# Activity
Report every line below that holds the word "deeper".

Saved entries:
%%

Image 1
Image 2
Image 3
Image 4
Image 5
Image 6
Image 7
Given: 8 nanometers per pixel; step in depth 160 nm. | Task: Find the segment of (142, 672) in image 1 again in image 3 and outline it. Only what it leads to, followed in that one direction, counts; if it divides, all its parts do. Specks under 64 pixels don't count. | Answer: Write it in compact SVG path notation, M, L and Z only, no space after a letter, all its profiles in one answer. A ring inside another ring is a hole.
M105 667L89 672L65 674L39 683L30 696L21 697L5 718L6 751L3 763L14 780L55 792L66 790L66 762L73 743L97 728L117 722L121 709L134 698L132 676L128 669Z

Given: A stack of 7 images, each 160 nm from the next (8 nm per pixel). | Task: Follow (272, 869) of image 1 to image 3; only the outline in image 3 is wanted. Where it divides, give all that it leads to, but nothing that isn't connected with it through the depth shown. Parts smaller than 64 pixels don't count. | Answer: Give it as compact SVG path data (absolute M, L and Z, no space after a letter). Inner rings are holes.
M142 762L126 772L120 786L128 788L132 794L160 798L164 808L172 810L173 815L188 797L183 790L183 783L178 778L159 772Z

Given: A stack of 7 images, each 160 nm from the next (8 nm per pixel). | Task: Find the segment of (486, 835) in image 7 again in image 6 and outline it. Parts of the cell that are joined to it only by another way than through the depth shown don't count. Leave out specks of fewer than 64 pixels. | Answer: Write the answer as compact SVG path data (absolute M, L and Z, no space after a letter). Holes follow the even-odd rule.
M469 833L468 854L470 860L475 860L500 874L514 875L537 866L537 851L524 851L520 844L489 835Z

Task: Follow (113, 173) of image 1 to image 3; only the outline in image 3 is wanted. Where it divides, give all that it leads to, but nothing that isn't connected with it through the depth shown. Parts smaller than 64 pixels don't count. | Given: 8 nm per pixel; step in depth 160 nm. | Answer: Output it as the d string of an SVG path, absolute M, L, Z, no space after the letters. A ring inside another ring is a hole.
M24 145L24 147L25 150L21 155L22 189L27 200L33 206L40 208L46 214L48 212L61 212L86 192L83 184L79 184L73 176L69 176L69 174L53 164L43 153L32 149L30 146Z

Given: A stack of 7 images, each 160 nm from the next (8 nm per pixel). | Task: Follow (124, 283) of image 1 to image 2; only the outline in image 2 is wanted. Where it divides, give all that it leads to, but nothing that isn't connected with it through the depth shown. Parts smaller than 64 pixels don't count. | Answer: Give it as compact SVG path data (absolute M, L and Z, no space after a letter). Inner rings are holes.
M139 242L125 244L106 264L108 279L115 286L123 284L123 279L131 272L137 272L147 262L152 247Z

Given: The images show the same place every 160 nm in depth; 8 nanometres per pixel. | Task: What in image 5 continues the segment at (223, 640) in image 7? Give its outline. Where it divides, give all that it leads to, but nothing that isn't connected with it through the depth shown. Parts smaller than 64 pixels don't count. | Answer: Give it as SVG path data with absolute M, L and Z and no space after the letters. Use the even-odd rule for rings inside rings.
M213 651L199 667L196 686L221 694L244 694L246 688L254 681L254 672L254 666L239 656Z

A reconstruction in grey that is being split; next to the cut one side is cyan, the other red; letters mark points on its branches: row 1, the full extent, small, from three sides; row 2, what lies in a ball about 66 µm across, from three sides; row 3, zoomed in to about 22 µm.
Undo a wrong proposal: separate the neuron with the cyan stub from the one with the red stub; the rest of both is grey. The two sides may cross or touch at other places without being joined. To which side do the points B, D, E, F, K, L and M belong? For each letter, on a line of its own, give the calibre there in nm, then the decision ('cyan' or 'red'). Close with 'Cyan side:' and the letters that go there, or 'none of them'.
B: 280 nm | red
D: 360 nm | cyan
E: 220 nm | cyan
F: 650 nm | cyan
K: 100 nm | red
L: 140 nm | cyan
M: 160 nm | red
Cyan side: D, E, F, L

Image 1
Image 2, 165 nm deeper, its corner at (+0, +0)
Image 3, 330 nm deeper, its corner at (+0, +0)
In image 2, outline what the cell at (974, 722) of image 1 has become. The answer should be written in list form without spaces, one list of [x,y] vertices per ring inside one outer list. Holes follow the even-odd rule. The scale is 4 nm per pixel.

%%

# Your response
Image 2, 165 nm deeper, its corner at (+0, +0)
Image 3, 330 nm deeper, its corner at (+0, +0)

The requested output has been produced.